ACAT: New annotation tool cuts ABSA dataset prep to 31 seconds

Automated ETL pipeline and built-in reliability metrics streamline sentiment dataset creation.

Deep Dive

Aspect-Based Sentiment Analysis (ABSA) requires high-quality, multi-annotator datasets, but existing tools treat output as flat files, forcing researchers to manually consolidate annotations and compute reliability metrics. To address this, a team from Romania—Ana-Maria Luisa Mocanu, Ciprian-Octavian Truica, and Elena-Simona Apostol—has developed ACAT (Aspect-based sentiment analysis Collaborative Annotation Tool). The web-based platform natively supports four core ABSA workflows: Aspect-Category Sentiment Analysis, Clause-Level Segmentation, Aspect-Term Sentiment Analysis with character-level positions, and Aspect Sentiment Triplet Extraction with dual span offsets. Its key innovation is an automated Extract, Transform, Load (ETL) pipeline that aligns collaborative annotations and directly computes Inter-Annotator Agreement (IAA) metrics at export, eliminating custom scripts and manual reconciliation.

In preliminary validation on 1,002 restaurant reviews annotated by two experts of differing skill levels, ACAT achieved a median annotation time of just 31.58 seconds per example. The raw IAA ranged from 0.78 to 0.86 across all tasks, indicating strong reliability. Accepted at DaWak 2026, ACAT offers a streamlined end-to-end solution for building ABSA datasets, reducing friction for NLP researchers and practitioners.

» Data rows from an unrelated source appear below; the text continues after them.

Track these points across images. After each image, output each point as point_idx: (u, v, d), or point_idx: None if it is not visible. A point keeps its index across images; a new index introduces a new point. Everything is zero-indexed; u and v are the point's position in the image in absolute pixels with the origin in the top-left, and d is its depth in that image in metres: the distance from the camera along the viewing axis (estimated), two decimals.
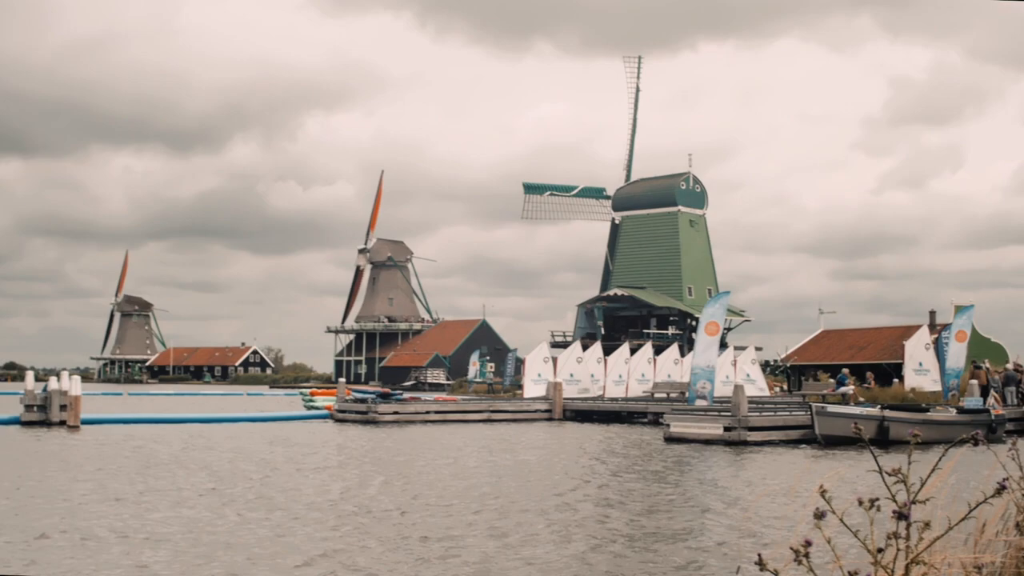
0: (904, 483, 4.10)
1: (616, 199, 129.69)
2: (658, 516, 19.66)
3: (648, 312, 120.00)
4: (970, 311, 58.94)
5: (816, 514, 3.96)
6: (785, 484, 23.96)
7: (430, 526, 18.00)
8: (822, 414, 35.69)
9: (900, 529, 4.02)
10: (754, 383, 62.24)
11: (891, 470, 4.10)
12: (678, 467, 29.80)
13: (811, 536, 4.03)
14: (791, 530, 4.10)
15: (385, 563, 14.62)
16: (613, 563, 14.77)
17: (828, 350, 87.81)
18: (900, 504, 4.00)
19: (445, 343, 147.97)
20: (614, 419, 54.94)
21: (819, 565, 4.24)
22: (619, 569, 14.35)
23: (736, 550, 15.13)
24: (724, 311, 56.82)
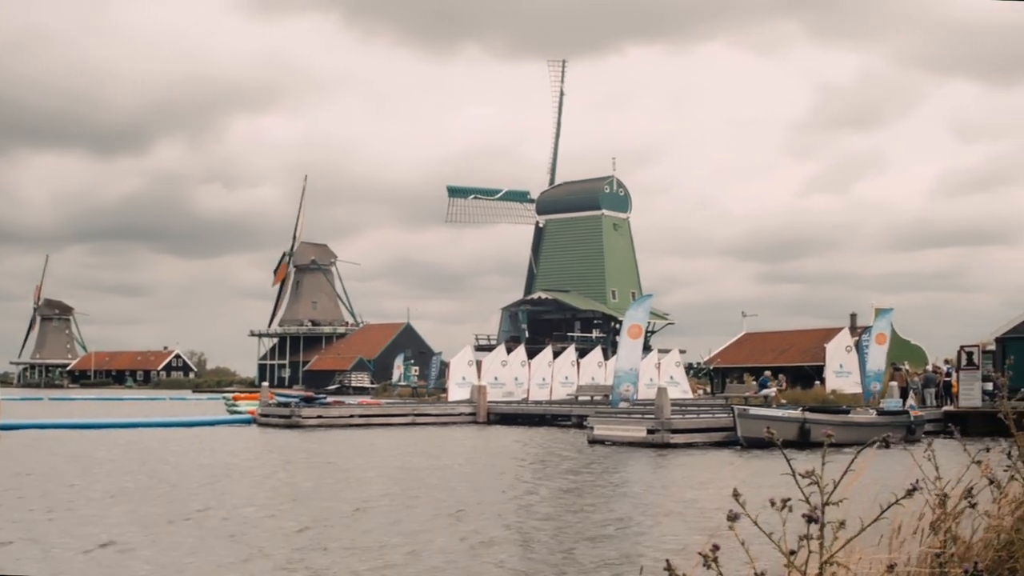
0: (817, 485, 4.14)
1: (540, 203, 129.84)
2: (574, 518, 19.71)
3: (572, 315, 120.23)
4: (889, 314, 59.58)
5: (729, 516, 3.99)
6: (704, 486, 24.11)
7: (352, 532, 17.95)
8: (744, 416, 35.92)
9: (812, 531, 4.07)
10: (677, 385, 62.53)
11: (804, 472, 4.15)
12: (600, 469, 29.88)
13: (724, 539, 4.06)
14: (705, 533, 4.13)
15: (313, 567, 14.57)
16: (526, 564, 14.81)
17: (751, 352, 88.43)
18: (811, 506, 4.05)
19: (369, 346, 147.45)
20: (538, 422, 54.98)
21: (734, 567, 4.29)
22: (530, 570, 14.40)
23: (648, 552, 15.22)
24: (647, 314, 57.07)
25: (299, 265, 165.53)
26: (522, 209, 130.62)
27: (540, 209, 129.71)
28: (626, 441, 38.36)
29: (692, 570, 4.04)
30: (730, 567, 4.29)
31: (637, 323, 52.46)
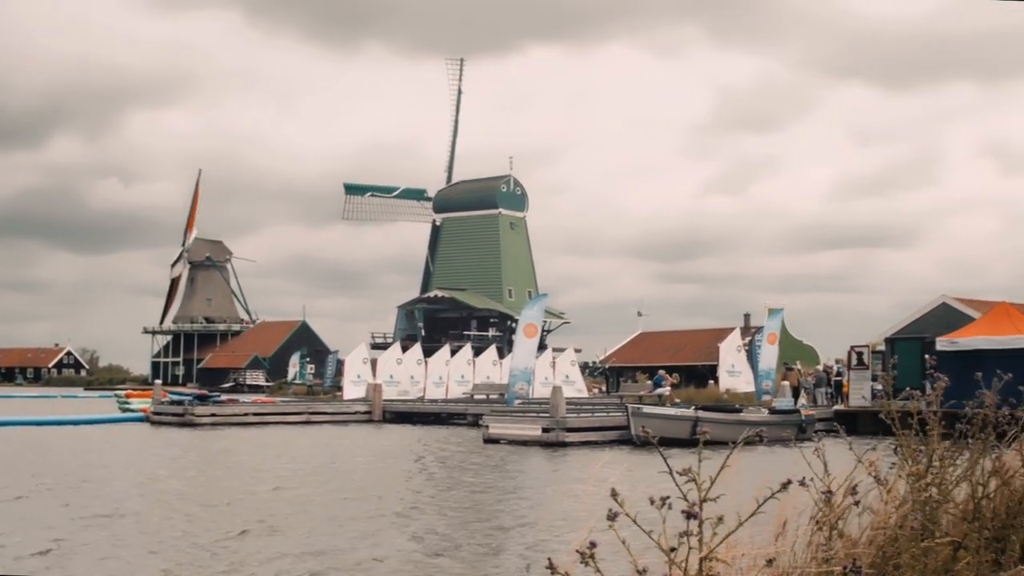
0: (695, 482, 4.15)
1: (437, 201, 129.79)
2: (465, 516, 19.75)
3: (468, 314, 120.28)
4: (780, 314, 60.33)
5: (608, 515, 3.99)
6: (595, 485, 24.18)
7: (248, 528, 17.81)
8: (638, 415, 36.10)
9: (691, 527, 4.07)
10: (573, 384, 62.73)
11: (682, 470, 4.15)
12: (494, 468, 29.91)
13: (607, 536, 4.06)
14: (591, 531, 4.12)
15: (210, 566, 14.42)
16: (415, 562, 14.79)
17: (646, 352, 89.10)
18: (689, 504, 4.06)
19: (264, 344, 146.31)
20: (434, 421, 54.87)
21: (623, 565, 4.28)
22: (419, 568, 14.38)
23: (537, 550, 15.24)
24: (542, 313, 57.28)
25: (193, 262, 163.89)
26: (419, 207, 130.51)
27: (437, 207, 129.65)
28: (521, 440, 38.37)
29: (572, 567, 4.02)
30: (616, 564, 4.29)
31: (532, 322, 52.62)
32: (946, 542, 7.17)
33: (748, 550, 4.75)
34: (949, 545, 7.20)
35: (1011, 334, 41.78)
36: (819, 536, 6.07)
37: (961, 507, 8.09)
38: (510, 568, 14.25)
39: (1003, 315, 44.75)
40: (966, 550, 7.34)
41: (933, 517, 7.27)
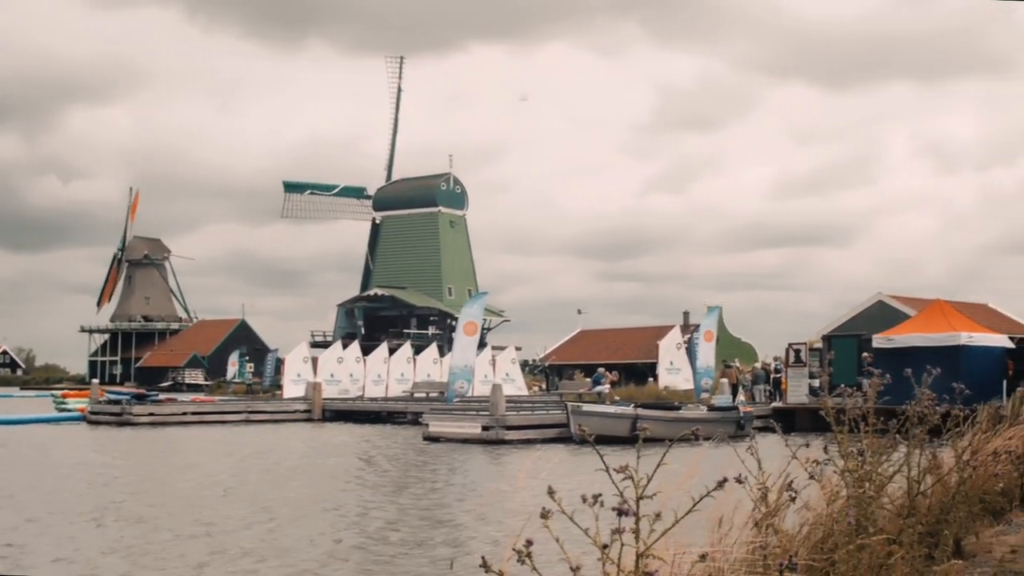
0: (632, 479, 4.17)
1: (377, 199, 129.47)
2: (402, 514, 19.74)
3: (408, 312, 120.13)
4: (717, 312, 60.66)
5: (543, 513, 4.00)
6: (533, 483, 24.21)
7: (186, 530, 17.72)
8: (577, 413, 36.15)
9: (625, 524, 4.09)
10: (513, 382, 62.74)
11: (618, 467, 4.17)
12: (433, 466, 29.91)
13: (543, 534, 4.06)
14: (527, 528, 4.13)
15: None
16: (351, 559, 14.80)
17: (586, 350, 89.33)
18: (623, 500, 4.07)
19: (203, 343, 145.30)
20: (374, 419, 54.72)
21: (551, 562, 4.29)
22: (354, 566, 14.38)
23: (469, 548, 15.27)
24: (482, 311, 57.25)
25: (131, 260, 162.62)
26: (359, 205, 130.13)
27: (377, 205, 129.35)
28: (461, 438, 38.35)
29: (506, 565, 4.03)
30: (553, 561, 4.30)
31: (472, 320, 52.60)
32: (880, 538, 7.24)
33: (682, 547, 4.77)
34: (884, 541, 7.26)
35: (946, 331, 42.19)
36: (755, 532, 6.11)
37: (897, 503, 8.18)
38: (439, 564, 14.26)
39: (938, 313, 45.17)
40: (900, 545, 7.41)
41: (868, 513, 7.33)
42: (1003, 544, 9.79)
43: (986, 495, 11.06)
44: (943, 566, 8.33)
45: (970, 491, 10.19)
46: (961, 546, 9.12)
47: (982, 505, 10.81)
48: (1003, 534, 10.47)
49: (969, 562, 8.81)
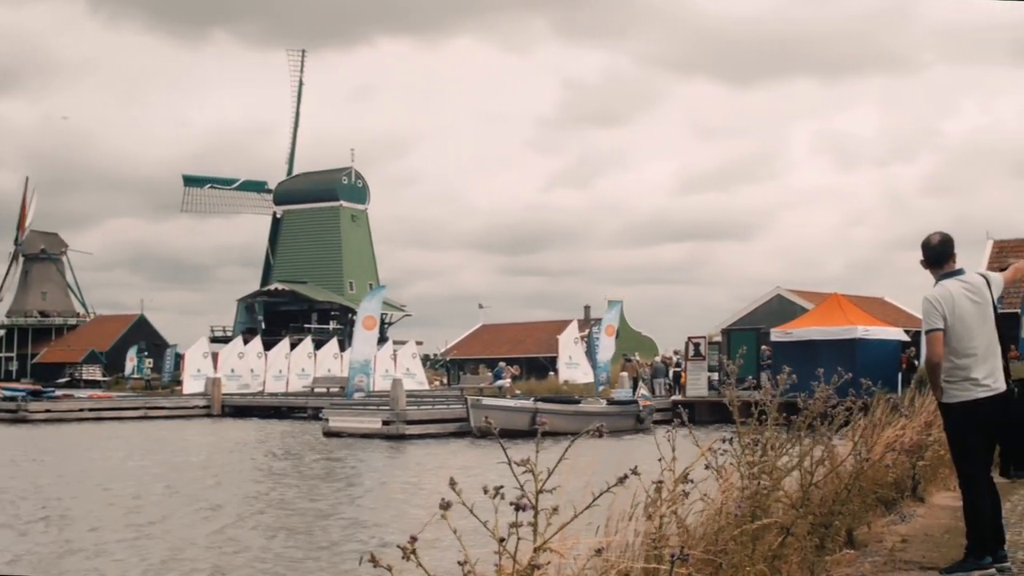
0: (532, 473, 4.22)
1: (277, 193, 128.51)
2: (301, 511, 19.72)
3: (309, 307, 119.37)
4: (618, 306, 61.06)
5: (441, 505, 4.03)
6: (432, 477, 24.30)
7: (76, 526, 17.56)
8: (477, 407, 36.22)
9: (521, 518, 4.14)
10: (413, 377, 62.69)
11: (519, 461, 4.22)
12: (332, 462, 29.84)
13: (441, 527, 4.10)
14: (423, 522, 4.17)
15: None
16: (244, 557, 14.76)
17: (487, 344, 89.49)
18: (522, 494, 4.12)
19: (101, 338, 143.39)
20: (274, 414, 54.47)
21: (452, 555, 4.33)
22: (248, 564, 14.35)
23: (368, 542, 15.31)
24: (380, 305, 57.16)
25: (28, 254, 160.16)
26: (260, 199, 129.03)
27: (277, 199, 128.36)
28: (361, 433, 38.26)
29: (399, 561, 4.06)
30: (452, 556, 4.34)
31: (371, 314, 52.51)
32: (774, 528, 7.36)
33: (580, 540, 4.83)
34: (777, 531, 7.39)
35: (842, 324, 42.79)
36: (652, 525, 6.18)
37: (793, 495, 8.32)
38: (341, 561, 14.26)
39: (835, 306, 45.79)
40: (794, 536, 7.54)
41: (763, 505, 7.45)
42: (894, 534, 9.99)
43: (879, 486, 11.26)
44: (834, 556, 8.49)
45: (863, 482, 10.38)
46: (853, 536, 9.29)
47: (875, 496, 11.01)
48: (894, 524, 10.69)
49: (860, 552, 8.98)
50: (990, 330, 8.15)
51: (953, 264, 8.34)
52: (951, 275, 8.28)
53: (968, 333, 8.14)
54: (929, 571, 8.20)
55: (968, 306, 8.15)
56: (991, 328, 8.16)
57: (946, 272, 8.31)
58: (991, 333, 8.16)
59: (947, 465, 14.52)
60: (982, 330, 8.15)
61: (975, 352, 8.12)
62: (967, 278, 8.25)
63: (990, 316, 8.18)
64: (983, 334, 8.14)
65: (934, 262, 8.37)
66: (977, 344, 8.14)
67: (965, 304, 8.14)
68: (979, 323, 8.14)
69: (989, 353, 8.14)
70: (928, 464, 13.47)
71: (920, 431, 14.13)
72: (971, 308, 8.14)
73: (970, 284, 8.22)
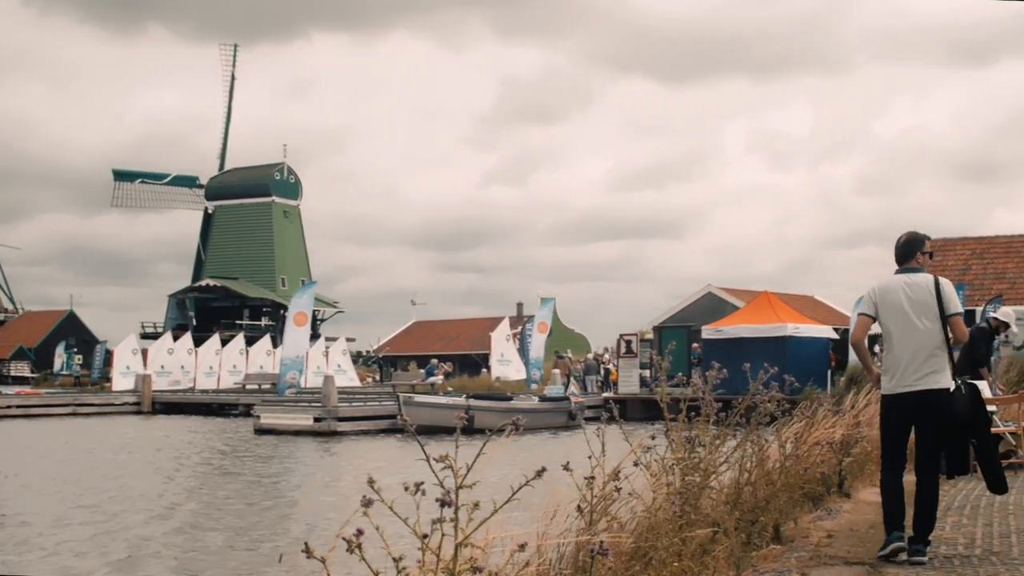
0: (451, 469, 4.18)
1: (209, 188, 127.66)
2: (230, 508, 19.62)
3: (241, 303, 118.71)
4: (550, 304, 61.13)
5: (363, 502, 4.00)
6: (358, 473, 24.25)
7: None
8: (409, 404, 36.17)
9: (445, 514, 4.11)
10: (345, 373, 62.54)
11: (439, 457, 4.18)
12: (263, 459, 29.69)
13: (363, 523, 4.06)
14: (353, 518, 4.12)
15: None
16: (170, 554, 14.68)
17: (420, 341, 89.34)
18: (444, 491, 4.09)
19: (29, 334, 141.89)
20: (205, 411, 54.16)
21: (375, 552, 4.29)
22: (174, 560, 14.26)
23: (296, 539, 15.23)
24: (312, 301, 56.89)
25: None
26: (191, 195, 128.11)
27: (209, 195, 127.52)
28: (293, 430, 38.14)
29: (330, 554, 4.02)
30: (374, 552, 4.30)
31: (302, 311, 52.30)
32: (703, 525, 7.37)
33: (507, 536, 4.80)
34: (708, 528, 7.40)
35: (772, 322, 43.11)
36: (582, 521, 6.18)
37: (724, 492, 8.35)
38: (268, 558, 14.19)
39: (765, 304, 46.14)
40: (724, 533, 7.56)
41: (694, 502, 7.46)
42: (820, 529, 10.05)
43: (806, 482, 11.33)
44: (761, 551, 8.52)
45: (791, 479, 10.44)
46: (780, 532, 9.33)
47: (802, 492, 11.07)
48: (821, 520, 10.75)
49: (787, 547, 9.02)
50: (921, 328, 8.35)
51: (915, 262, 8.62)
52: (903, 271, 8.60)
53: (894, 327, 8.43)
54: (854, 566, 8.24)
55: (899, 300, 8.43)
56: (923, 326, 8.35)
57: (901, 268, 8.64)
58: (921, 331, 8.35)
59: (874, 462, 14.66)
60: (907, 326, 8.37)
61: (900, 346, 8.40)
62: (914, 276, 8.51)
63: (926, 314, 8.36)
64: (909, 331, 8.36)
65: (898, 259, 8.69)
66: (903, 340, 8.39)
67: (897, 298, 8.43)
68: (906, 319, 8.38)
69: (918, 350, 8.32)
70: (855, 460, 13.57)
71: (848, 428, 14.23)
72: (902, 303, 8.41)
73: (913, 282, 8.47)
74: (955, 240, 51.19)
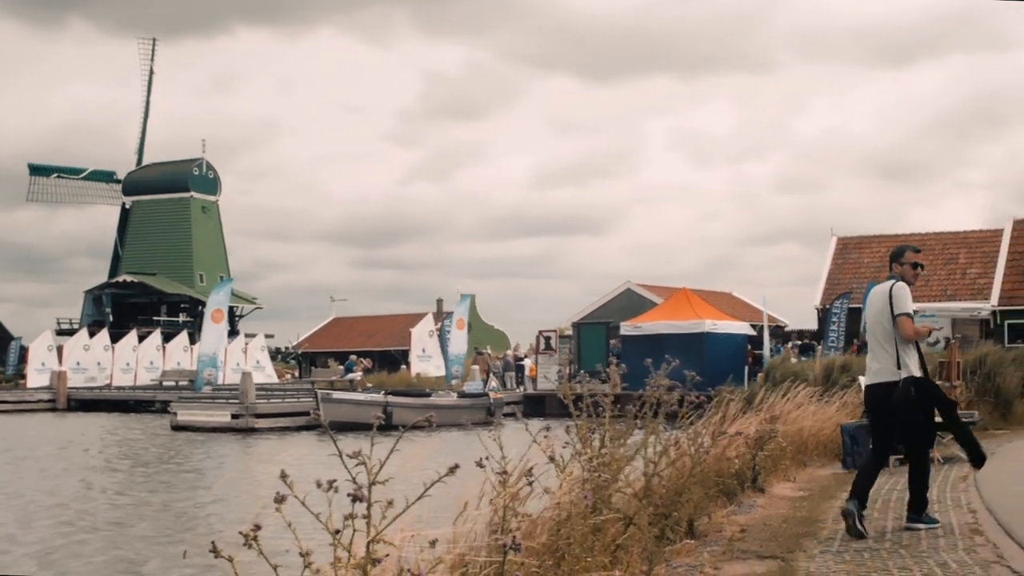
0: (365, 465, 4.21)
1: (127, 183, 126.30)
2: (143, 505, 19.51)
3: (159, 299, 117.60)
4: (468, 300, 61.14)
5: (276, 498, 4.01)
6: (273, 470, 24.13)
7: None
8: (327, 400, 36.06)
9: (358, 510, 4.13)
10: (263, 370, 62.26)
11: (351, 453, 4.21)
12: (176, 456, 29.49)
13: (275, 519, 4.08)
14: (263, 515, 4.14)
15: None
16: (78, 551, 14.59)
17: (339, 337, 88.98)
18: (356, 487, 4.11)
19: None
20: (121, 408, 53.59)
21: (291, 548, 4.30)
22: (79, 558, 14.17)
23: (207, 535, 15.16)
24: (229, 298, 56.63)
25: None
26: (109, 190, 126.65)
27: (127, 190, 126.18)
28: (210, 427, 37.91)
29: (240, 552, 4.03)
30: (279, 548, 4.31)
31: (219, 307, 52.03)
32: (616, 519, 7.43)
33: (415, 532, 4.84)
34: (620, 522, 7.46)
35: (690, 319, 43.38)
36: (496, 517, 6.21)
37: (636, 486, 8.41)
38: (176, 557, 14.12)
39: (683, 300, 46.42)
40: (636, 526, 7.62)
41: (605, 496, 7.52)
42: (734, 523, 10.16)
43: (721, 477, 11.45)
44: (675, 546, 8.61)
45: (705, 474, 10.54)
46: (694, 526, 9.43)
47: (717, 487, 11.18)
48: (734, 514, 10.87)
49: (700, 541, 9.11)
50: (879, 328, 9.65)
51: (891, 271, 9.96)
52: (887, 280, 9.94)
53: (869, 328, 9.91)
54: (766, 560, 8.35)
55: (871, 305, 9.85)
56: (880, 326, 9.63)
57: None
58: (879, 331, 9.65)
59: (788, 457, 14.85)
60: (872, 326, 9.77)
61: (870, 345, 9.90)
62: (884, 284, 9.84)
63: (879, 317, 9.65)
64: (873, 330, 9.75)
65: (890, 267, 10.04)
66: (871, 339, 9.91)
67: (871, 302, 9.86)
68: (871, 321, 9.77)
69: (876, 347, 9.69)
70: (769, 455, 13.70)
71: (763, 424, 14.38)
72: (872, 308, 9.82)
73: (879, 289, 9.87)
74: (871, 238, 51.80)
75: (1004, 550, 8.51)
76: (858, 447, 15.65)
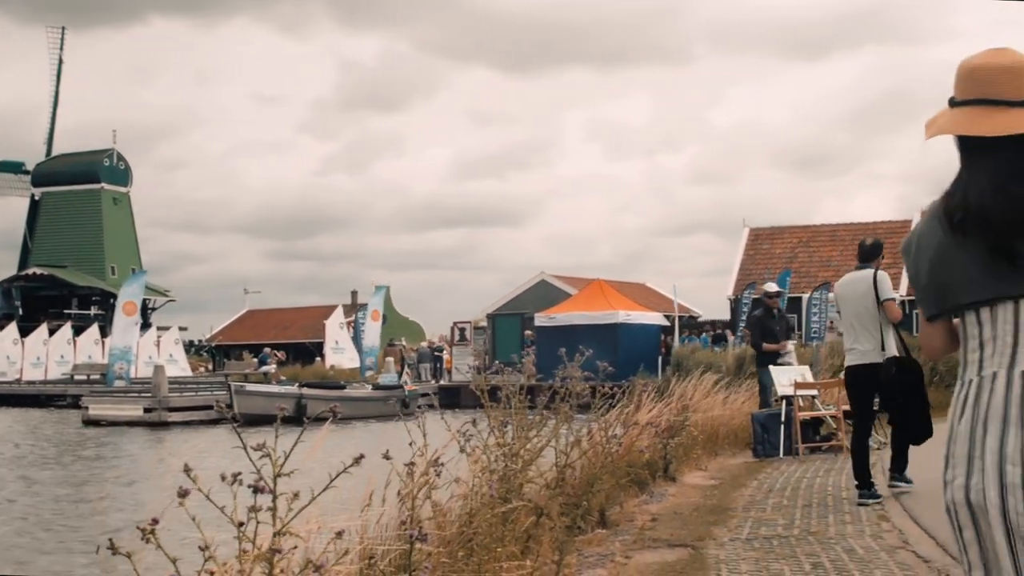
0: (269, 458, 4.18)
1: (36, 174, 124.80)
2: (51, 501, 19.30)
3: (70, 292, 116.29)
4: (383, 291, 61.06)
5: (179, 492, 3.98)
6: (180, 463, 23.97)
7: None
8: (241, 393, 35.86)
9: (260, 502, 4.11)
10: (177, 363, 61.80)
11: (256, 445, 4.18)
12: (87, 451, 29.20)
13: (179, 513, 4.04)
14: (167, 509, 4.10)
15: None
16: None
17: (253, 329, 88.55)
18: (258, 479, 4.09)
19: None
20: (31, 403, 52.94)
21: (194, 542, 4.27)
22: None
23: (111, 531, 15.03)
24: (142, 290, 56.10)
25: None
26: (16, 181, 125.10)
27: (35, 181, 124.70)
28: (122, 420, 37.58)
29: (142, 548, 3.99)
30: (184, 542, 4.28)
31: (131, 300, 51.54)
32: (527, 509, 7.45)
33: (323, 523, 4.82)
34: (531, 512, 7.48)
35: (604, 309, 43.58)
36: (404, 508, 6.21)
37: (547, 476, 8.44)
38: (83, 552, 13.98)
39: (597, 291, 46.61)
40: (547, 516, 7.65)
41: (515, 486, 7.54)
42: (645, 513, 10.23)
43: (632, 467, 11.50)
44: (586, 536, 8.65)
45: (616, 463, 10.60)
46: (605, 516, 9.47)
47: (628, 476, 11.24)
48: (646, 503, 10.94)
49: (612, 531, 9.16)
50: (864, 311, 10.42)
51: (866, 263, 10.79)
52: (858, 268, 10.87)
53: (843, 312, 10.93)
54: (676, 548, 8.41)
55: (845, 292, 10.81)
56: (858, 311, 10.48)
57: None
58: (864, 314, 10.42)
59: (700, 446, 14.96)
60: (848, 311, 10.69)
61: (850, 328, 10.64)
62: (860, 272, 10.73)
63: (862, 302, 10.46)
64: (849, 315, 10.66)
65: (863, 259, 10.89)
66: (845, 322, 10.97)
67: (845, 290, 10.84)
68: (848, 305, 10.69)
69: (860, 330, 10.43)
70: (681, 445, 13.81)
71: (675, 413, 14.49)
72: (847, 294, 10.75)
73: (858, 276, 10.68)
74: (783, 228, 52.39)
75: (909, 535, 8.64)
76: (769, 435, 15.81)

By automating data consolidation and quality checks, it enables faster, more reproducible dataset creation—a critical need for training robust sentiment models.

Key Points
  • Supports 4 ABSA workflows including Aspect Sentiment Triplet Extraction with dual span offsets.
  • Automated ETL pipeline aligns multi-annotator data and computes IAA at export, no manual scripting needed.
  • Median annotation time of 31.58 seconds and IAA of 0.78–0.86 on 1,002 restaurant reviews with two annotators.

Why It Matters

ACAT removes manual bottlenecks in ABSA dataset creation, accelerating development of reliable sentiment models.